## [DIRECTIONS FOR THIS TASK]
Transcribe the listing in full, word for word; pictures do not belong in the copy.

## [INFORMATION SUPPLIED]
◆ ◆ ◆ ◆ ◆
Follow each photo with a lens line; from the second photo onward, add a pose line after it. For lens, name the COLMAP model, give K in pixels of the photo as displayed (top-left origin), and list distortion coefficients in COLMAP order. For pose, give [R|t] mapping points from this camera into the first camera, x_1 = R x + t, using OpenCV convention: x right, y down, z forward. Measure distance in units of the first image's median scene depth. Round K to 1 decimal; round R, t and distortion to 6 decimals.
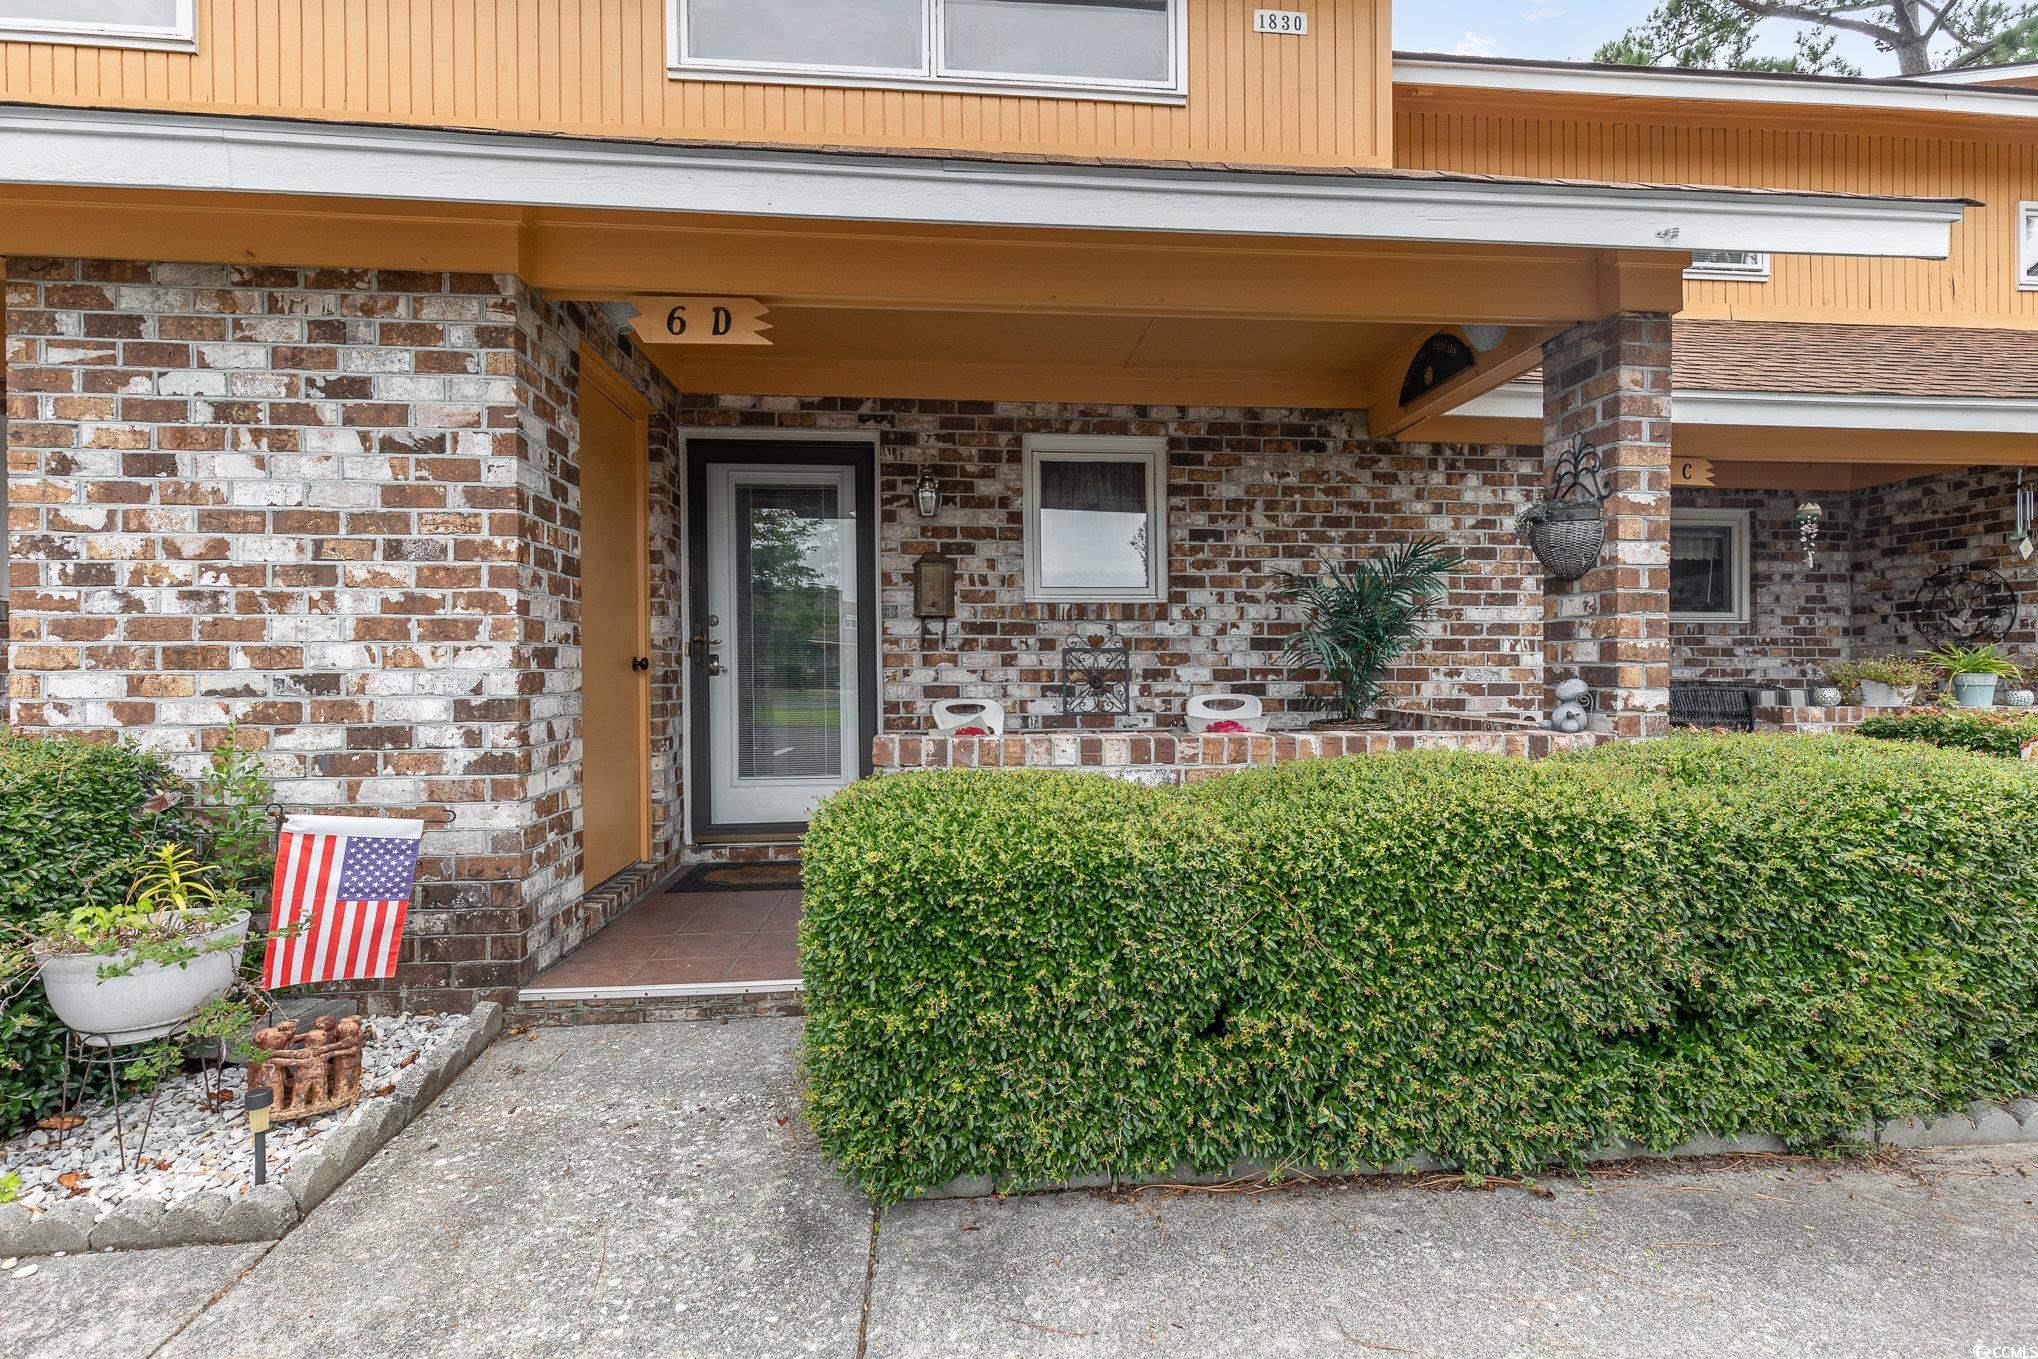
lens RADIAL K [[925.0, 0, 1018.7], [0, 925.0, 671.9], [0, 0, 1]] dist [0.010284, -0.001566]
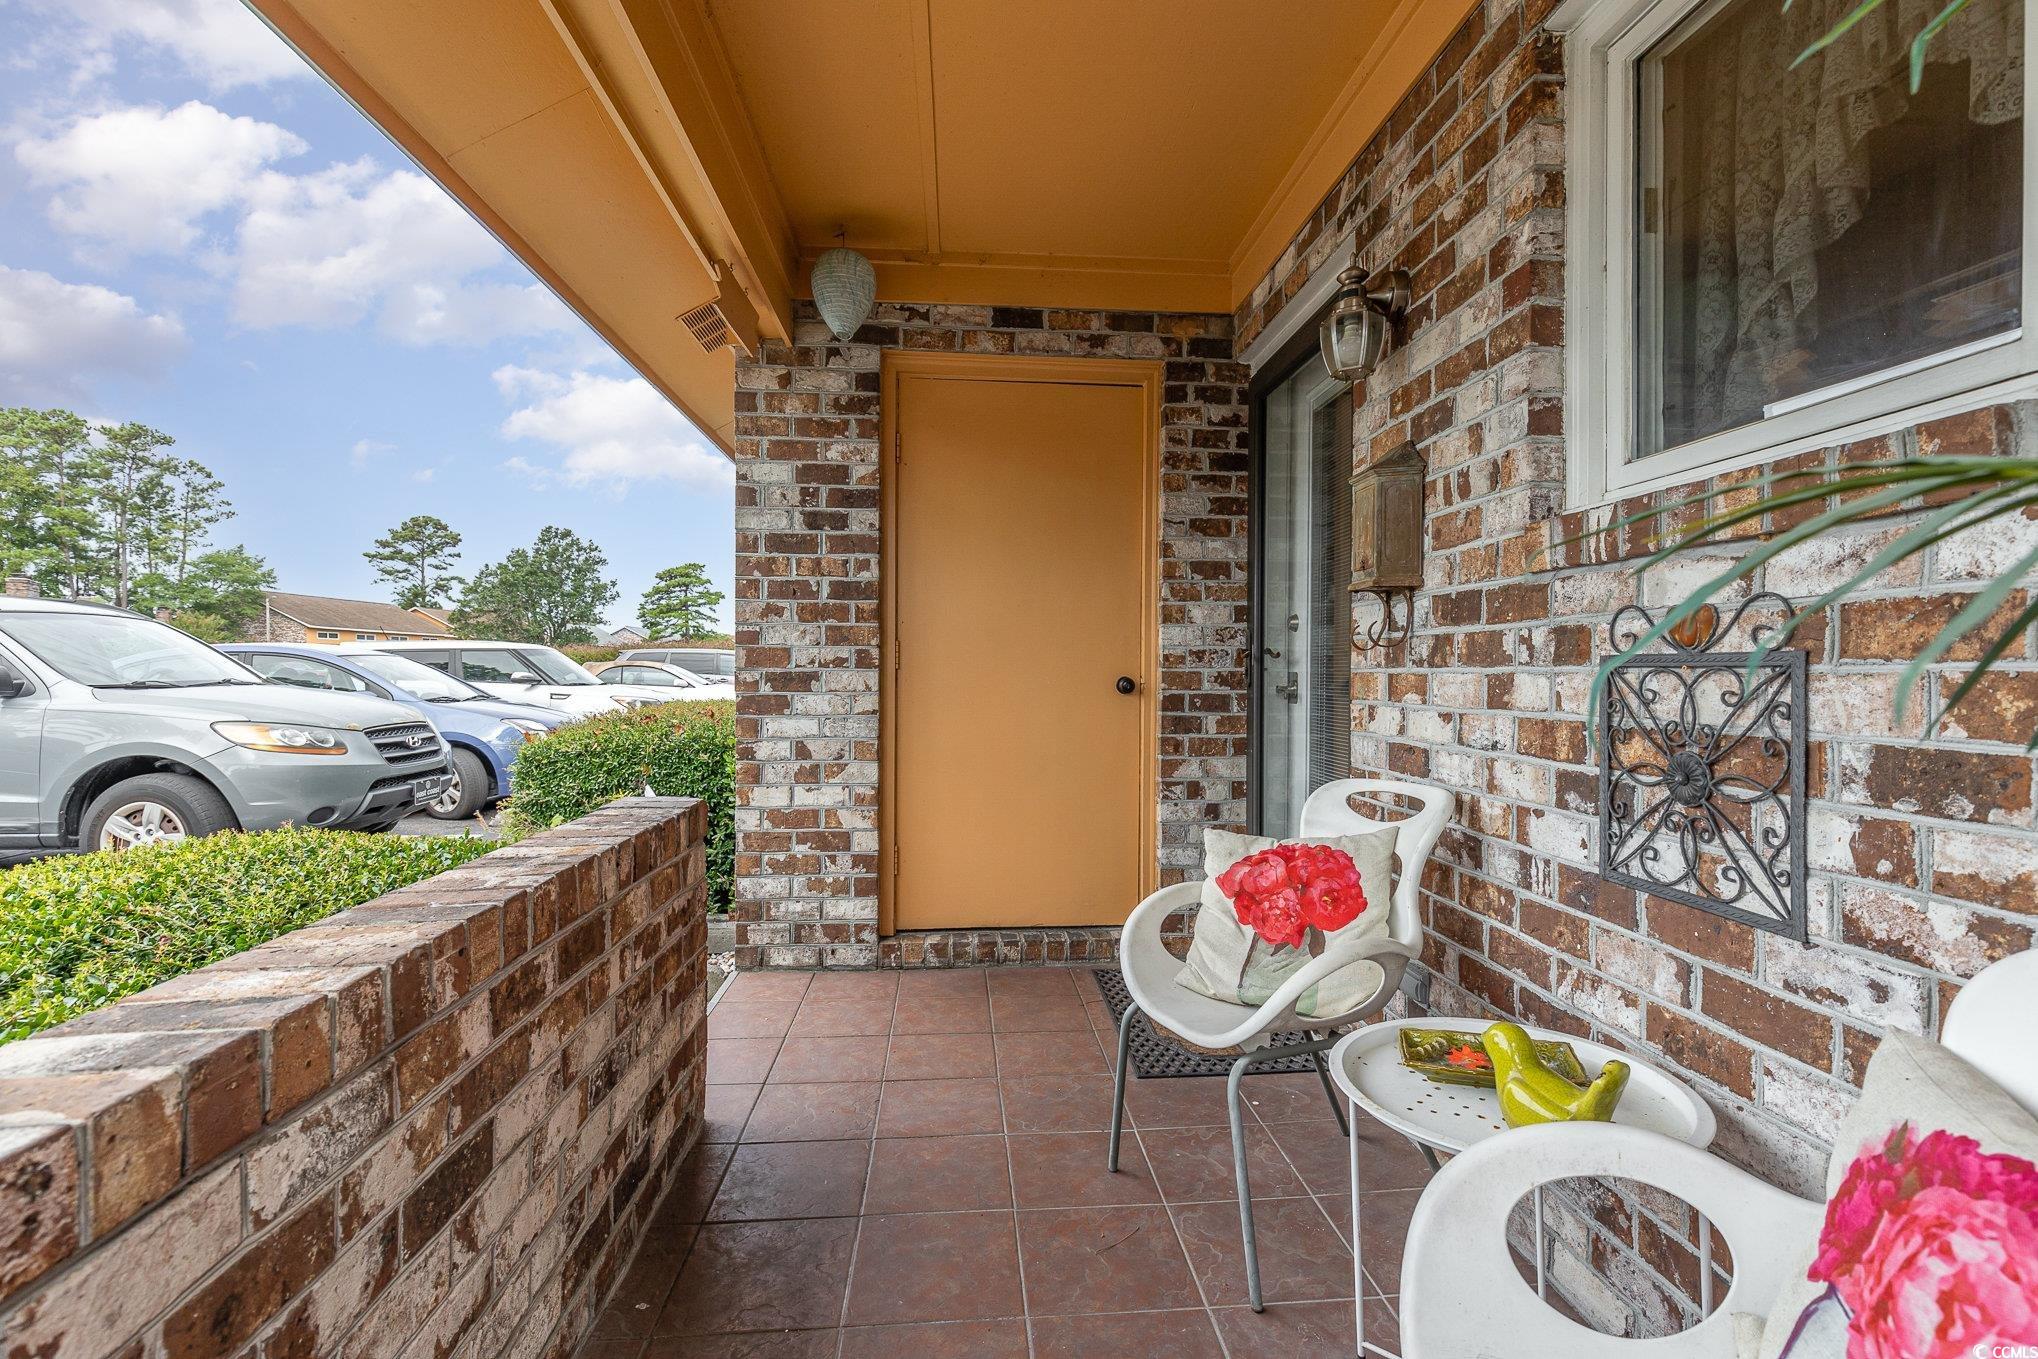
lens RADIAL K [[925.0, 0, 1029.9], [0, 925.0, 684.7], [0, 0, 1]] dist [0.010284, -0.001566]
pose [[-0.012854, 0.017127, -0.999771, 0.355407], [-0.006833, 0.999828, 0.017216, -0.020210], [0.999894, 0.007053, -0.012735, 0.818983]]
◆ ◆ ◆ ◆ ◆
## [TASK RESPONSE]
Follow each photo with a lens line; from the second photo onward, add a pose line after it. For lens, name the COLMAP model, give K in pixels of the photo as displayed (top-left origin), and list distortion coefficients in COLMAP order. For pose, give [R|t] mapping points from this camera into the first camera, x_1 = R x + t, using OpenCV convention: x right, y down, z forward. Measure distance in units of the first image's median scene depth. Round K to 1 decimal; round R, t and distortion to 6 decimals.
lens RADIAL K [[925.0, 0, 1018.7], [0, 925.0, 671.9], [0, 0, 1]] dist [0.010284, -0.001566]
lens RADIAL K [[925.0, 0, 1029.9], [0, 925.0, 684.7], [0, 0, 1]] dist [0.010284, -0.001566]
pose [[-0.012854, 0.017127, -0.999771, 0.355407], [-0.006833, 0.999828, 0.017216, -0.020210], [0.999894, 0.007053, -0.012735, 0.818983]]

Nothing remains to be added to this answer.